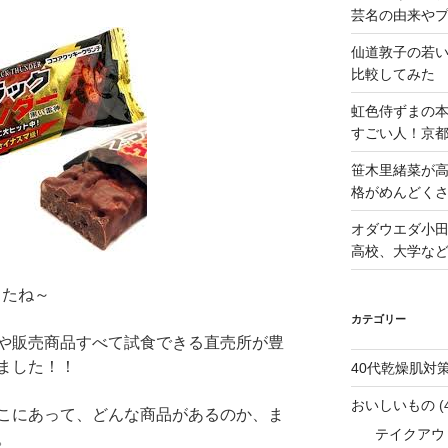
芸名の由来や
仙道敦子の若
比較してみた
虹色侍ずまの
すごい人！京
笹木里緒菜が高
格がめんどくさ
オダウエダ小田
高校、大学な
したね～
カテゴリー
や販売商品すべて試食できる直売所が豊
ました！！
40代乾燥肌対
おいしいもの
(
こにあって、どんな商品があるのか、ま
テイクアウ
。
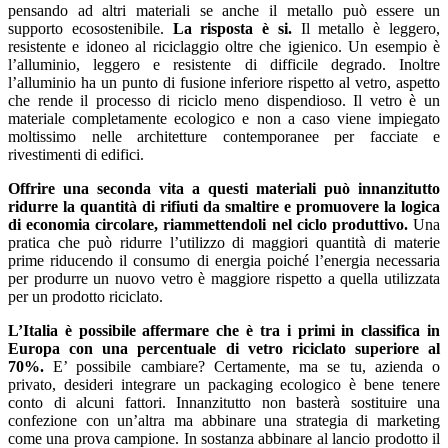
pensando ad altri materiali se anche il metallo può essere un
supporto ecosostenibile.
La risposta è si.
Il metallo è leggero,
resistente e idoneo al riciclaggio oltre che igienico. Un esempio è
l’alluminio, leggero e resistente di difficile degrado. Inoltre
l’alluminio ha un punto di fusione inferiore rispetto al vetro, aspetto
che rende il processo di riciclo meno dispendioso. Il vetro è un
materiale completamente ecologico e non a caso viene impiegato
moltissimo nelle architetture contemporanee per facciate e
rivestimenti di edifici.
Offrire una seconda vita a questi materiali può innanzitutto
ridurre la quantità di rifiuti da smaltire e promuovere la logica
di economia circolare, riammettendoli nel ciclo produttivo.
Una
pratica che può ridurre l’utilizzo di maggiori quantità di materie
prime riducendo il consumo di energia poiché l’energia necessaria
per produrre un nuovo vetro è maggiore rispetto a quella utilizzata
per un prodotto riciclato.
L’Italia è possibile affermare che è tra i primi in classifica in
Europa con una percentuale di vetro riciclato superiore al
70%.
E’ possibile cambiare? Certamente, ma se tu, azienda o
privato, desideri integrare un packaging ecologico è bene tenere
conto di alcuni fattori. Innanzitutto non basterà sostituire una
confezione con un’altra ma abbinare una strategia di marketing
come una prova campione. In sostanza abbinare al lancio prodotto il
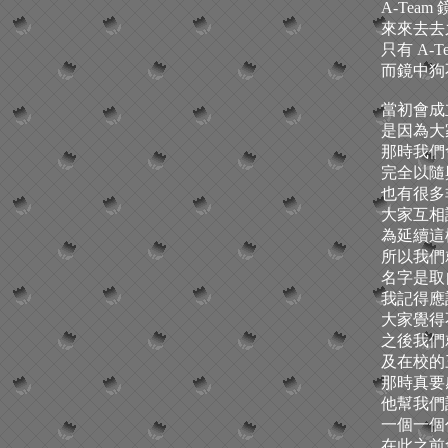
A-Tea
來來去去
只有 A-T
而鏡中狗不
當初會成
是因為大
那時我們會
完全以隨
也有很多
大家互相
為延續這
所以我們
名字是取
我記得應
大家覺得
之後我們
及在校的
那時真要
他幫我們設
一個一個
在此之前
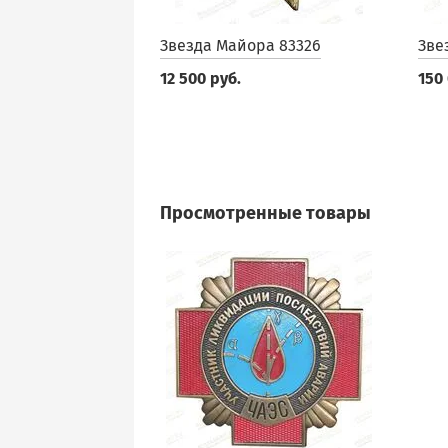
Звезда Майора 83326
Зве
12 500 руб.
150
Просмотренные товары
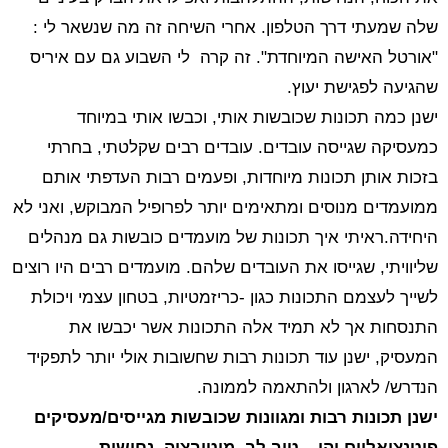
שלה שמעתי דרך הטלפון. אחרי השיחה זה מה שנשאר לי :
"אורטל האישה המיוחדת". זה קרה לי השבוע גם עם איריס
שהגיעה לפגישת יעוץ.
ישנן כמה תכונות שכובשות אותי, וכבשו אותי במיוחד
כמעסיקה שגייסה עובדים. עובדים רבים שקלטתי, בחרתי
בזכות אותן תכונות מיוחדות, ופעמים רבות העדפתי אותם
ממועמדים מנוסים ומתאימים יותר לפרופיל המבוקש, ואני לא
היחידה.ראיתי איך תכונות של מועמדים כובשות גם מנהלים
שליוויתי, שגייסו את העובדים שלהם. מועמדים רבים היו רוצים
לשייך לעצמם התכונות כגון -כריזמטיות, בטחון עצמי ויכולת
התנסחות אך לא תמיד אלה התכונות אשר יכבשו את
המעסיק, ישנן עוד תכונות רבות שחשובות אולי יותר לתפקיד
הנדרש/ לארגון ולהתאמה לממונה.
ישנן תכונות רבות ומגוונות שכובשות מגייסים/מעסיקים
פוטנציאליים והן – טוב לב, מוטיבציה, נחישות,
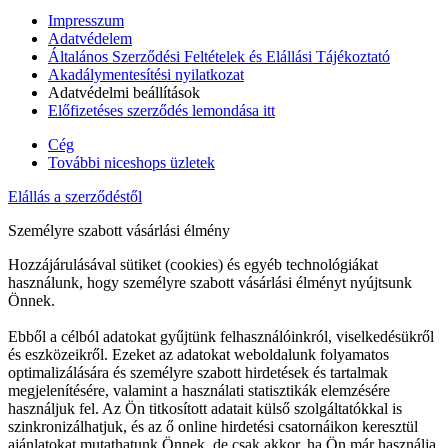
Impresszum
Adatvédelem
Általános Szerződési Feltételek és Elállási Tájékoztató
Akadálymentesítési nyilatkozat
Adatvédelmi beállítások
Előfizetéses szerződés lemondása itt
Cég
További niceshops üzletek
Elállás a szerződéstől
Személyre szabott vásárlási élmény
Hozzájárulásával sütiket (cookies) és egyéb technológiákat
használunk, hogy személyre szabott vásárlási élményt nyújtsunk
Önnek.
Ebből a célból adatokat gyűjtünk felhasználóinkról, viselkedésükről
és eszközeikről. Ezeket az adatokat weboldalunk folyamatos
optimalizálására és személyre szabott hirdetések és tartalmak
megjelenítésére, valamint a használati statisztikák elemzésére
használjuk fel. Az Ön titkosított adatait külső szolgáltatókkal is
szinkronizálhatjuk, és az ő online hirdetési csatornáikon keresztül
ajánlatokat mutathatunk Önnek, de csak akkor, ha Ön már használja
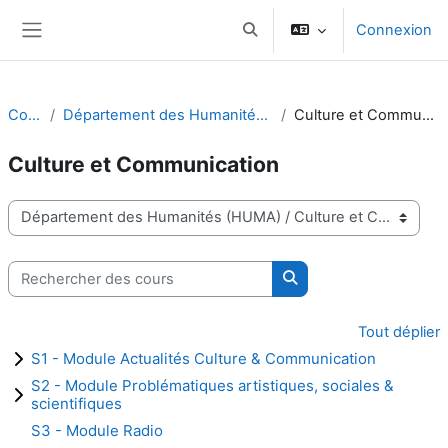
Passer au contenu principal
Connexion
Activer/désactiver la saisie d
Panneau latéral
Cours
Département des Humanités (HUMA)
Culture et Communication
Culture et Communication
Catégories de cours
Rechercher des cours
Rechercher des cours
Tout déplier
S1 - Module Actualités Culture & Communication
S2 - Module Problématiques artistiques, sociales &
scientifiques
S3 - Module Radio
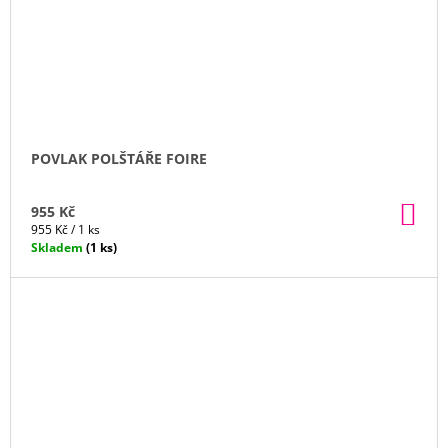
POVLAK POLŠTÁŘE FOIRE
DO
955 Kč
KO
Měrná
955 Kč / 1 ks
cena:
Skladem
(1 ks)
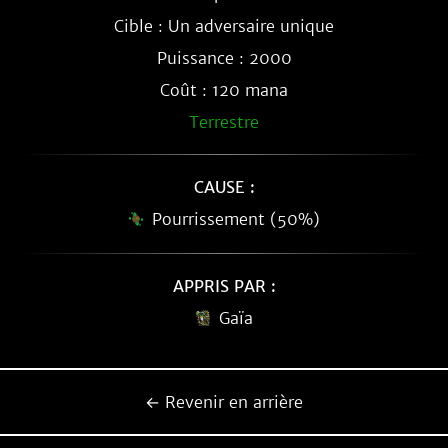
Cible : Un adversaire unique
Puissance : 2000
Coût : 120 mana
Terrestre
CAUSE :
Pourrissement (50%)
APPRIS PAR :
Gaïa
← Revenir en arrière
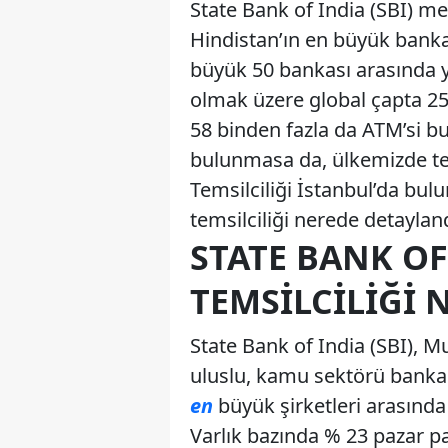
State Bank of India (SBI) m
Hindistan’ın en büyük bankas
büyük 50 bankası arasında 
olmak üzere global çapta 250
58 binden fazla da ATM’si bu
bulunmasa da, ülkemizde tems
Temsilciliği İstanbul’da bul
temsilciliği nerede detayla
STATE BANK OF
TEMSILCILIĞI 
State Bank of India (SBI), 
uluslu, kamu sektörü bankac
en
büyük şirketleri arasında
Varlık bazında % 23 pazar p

◆ ◆ ◆ ◆ ◆ ◆ ◆

Action item » From the records above, copy only the lines running from the line holding "per produrre un" through the line holding "Просмотренные товары", with no pictures.

Completed exercise »
per produrre un nuovo vetro è maggiore rispetto a quella utilizzata
per un prodotto riciclato.
L’Italia è possibile affermare che è tra i primi in classifica in
Europa con una percentuale di vetro riciclato superiore al
70%.
E’ possibile cambiare? Certamente, ma se tu, azienda o
privato, desideri integrare un packaging ecologico è bene tenere
conto di alcuni fattori. Innanzitutto non basterà sostituire una
confezione con un’altra ma abbinare una strategia di marketing
come una prova campione. In sostanza abbinare al lancio prodotto il
A-Tea
來來去去
只有 A-T
而鏡中狗不
當初會成
是因為大
那時我們會
完全以隨
也有很多
大家互相
為延續這
所以我們
名字是取
我記得應
大家覺得
之後我們
及在校的
那時真要
他幫我們設
一個一個
在此之前
Звезда Майора 83326
Зве
12 500 руб.
150
Просмотренные товары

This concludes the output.